In 2009, when I interviewed Ginsburg for this magazine, she said her biggest concern about abortion was the lack of access for poor women (because in 1980 the court ruled that Congress could ban the use of Medicaid for medically necessary abortions). I asked if repositioning Roe on the basis of women’s equality was on the feminist wish list. “Oh yes,” she said. Timing was everything again. Ginsburg’s death, during Donald Trump’s presidency, made that goal far out of reach.
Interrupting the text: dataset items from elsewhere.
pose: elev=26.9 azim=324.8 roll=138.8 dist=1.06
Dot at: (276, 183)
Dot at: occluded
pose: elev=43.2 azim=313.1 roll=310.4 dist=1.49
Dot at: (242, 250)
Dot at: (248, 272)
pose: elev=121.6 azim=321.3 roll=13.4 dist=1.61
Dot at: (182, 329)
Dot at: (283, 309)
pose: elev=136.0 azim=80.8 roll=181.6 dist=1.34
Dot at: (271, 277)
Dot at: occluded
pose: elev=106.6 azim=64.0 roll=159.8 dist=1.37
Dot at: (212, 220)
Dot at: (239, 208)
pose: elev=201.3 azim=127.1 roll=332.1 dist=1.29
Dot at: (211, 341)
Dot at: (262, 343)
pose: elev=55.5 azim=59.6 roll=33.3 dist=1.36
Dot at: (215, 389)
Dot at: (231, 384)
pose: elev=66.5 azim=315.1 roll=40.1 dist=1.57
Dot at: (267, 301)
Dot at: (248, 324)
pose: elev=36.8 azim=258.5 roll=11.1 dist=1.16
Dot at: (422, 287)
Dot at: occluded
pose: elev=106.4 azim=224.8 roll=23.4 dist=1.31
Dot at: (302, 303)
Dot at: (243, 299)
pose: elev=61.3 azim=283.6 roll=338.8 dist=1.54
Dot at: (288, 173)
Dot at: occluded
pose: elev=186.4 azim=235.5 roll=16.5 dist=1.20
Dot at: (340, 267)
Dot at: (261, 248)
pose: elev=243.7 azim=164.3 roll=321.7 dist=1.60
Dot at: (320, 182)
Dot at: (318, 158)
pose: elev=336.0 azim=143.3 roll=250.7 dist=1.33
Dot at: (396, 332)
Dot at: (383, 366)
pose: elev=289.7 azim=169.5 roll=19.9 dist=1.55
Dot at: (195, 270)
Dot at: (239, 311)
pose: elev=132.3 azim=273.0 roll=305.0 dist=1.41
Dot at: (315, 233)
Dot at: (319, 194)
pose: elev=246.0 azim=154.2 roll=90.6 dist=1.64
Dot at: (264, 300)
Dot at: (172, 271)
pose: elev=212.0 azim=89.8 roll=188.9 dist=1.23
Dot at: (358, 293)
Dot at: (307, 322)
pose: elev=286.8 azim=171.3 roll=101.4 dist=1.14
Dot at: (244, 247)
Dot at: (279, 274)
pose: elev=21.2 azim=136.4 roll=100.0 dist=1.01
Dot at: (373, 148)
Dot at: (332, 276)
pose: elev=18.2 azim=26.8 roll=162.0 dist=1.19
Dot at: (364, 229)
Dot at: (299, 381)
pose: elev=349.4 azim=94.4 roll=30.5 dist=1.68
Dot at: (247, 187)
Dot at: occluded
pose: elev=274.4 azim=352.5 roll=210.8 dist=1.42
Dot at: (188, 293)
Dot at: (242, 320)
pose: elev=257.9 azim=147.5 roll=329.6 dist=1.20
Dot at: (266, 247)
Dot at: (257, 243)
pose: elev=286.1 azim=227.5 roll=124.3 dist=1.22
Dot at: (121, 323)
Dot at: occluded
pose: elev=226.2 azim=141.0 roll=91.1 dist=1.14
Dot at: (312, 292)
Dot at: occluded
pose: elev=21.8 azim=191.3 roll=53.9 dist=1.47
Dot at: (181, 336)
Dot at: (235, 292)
In the current Supreme Court case over abortion, lawyers for Jackson Women’s Health Organization, the clinic that is challenging a disability lawsuit in Mississippi, adhered to the court’s precedents and failed to argue that the right to abortion is protected by the equal protection clause. This time, a friend of the court carried out a letter from Reva Siegel and two other law professors, Melissa Murray and Serena Mayeri, on the equality argument. They had more to work with than Stearns did in 1971—particularly two Supreme Court rulings, issued since then, showing how the Constitution’s promise of equal protection protects against gender-based discrimination.
In one case, a 1996 case, United States v. Virginia, Ginsburg wrote to the majority opinion, abolishing the male-only admission policy to a military institution on the basis of equal protection. With the same legal rationale, Nevada Department of Human Resources v. Hibbs, Chief Justice William H. Rehnquist, a staunch Conservative, wrote before the majority in a 2003 case that the state could not differentiate between maternity and paternity leave policies on the assumption that ‘taking care of relatives is women’s work’. Siegel, Murray and Mayeri argued in their amicus briefing that those cases, taken together, demonstrate that laws regulating pregnancy “violate the equal protection clause when they are rooted in stereotypes about sexual roles that harm or subjugate.”
Judge Samuel A. Alito Jr. rejected the equality argument for abortion rights in the leaked draft majority opinion published this month by Politico that would topple Roe. “The regulation of a medical procedure that only one sex can undergo,” he wrote, is constitutional unless it is a “mere pretext designed to influence hateful discrimination.”
Alito landed on this phrase by citing a 1974 ruling, Geduldig v. Aiello, which was a low point for feminists on the Supreme Court. In that case, six judges ruled that California could bar women with pregnancy complications from receiving benefits from a state disability fund that covered other conditions. The state did not discriminate against women — it only distinguished between “pregnant women and non-pregnant individuals,” the court said. Congress took up the inequality by passing the Pregnancy Discrimination Act in 1978, and before Alito’s opinion, the Supreme Court hadn’t relied on Geduldig’s decision for 30 years.
When I called Stearns to ask for Alito’s opinion, she hadn’t yet brought herself to read it. But she had already gone with friends to protest Roe’s impending end. “We were the old ladies in tennis shoes,” she said.
Stearns thought of the decades of resistance to Roe. Could something have prevented it? “We made the argument,” she said. “For some people, it’s been lost.” The feminists of the 1970s sought to give future generations freedom and equality, as they saw it. Now that that era may soon end, Alito’s design advice suggests. Another generation will have their own stories to tell, both in court and out of it.
Emily Bazelon is a staff writer for DailyExpertNews Magazine and the Truman Capote fellow for creative writing and law at Yale Law School.